■ **Task details**: Below is a set of entries; give all of them again exactly.

Data entries:

.....

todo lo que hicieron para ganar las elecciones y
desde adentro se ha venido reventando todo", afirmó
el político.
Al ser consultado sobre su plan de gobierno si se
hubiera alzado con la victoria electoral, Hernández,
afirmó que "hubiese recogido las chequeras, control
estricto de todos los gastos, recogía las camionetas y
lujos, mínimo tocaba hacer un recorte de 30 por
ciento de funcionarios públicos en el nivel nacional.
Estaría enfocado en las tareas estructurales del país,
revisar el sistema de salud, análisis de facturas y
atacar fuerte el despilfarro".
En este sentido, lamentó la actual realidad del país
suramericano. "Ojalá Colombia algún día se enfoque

.....

■ **Task response**:
todo lo que hicieron para ganar las elecciones y
desde adentro se ha venido reventando todo", afirmó
el político.
Al ser consultado sobre su plan de gobierno si se
hubiera alzado con la victoria electoral, Hernández,
afirmó que "hubiese recogido las chequeras, control
estricto de todos los gastos, recogía las camionetas y
lujos, mínimo tocaba hacer un recorte de 30 por
ciento de funcionarios públicos en el nivel nacional.
Estaría enfocado en las tareas estructurales del país,
revisar el sistema de salud, análisis de facturas y
atacar fuerte el despilfarro".
En este sentido, lamentó la actual realidad del país
suramericano. "Ojalá Colombia algún día se enfoque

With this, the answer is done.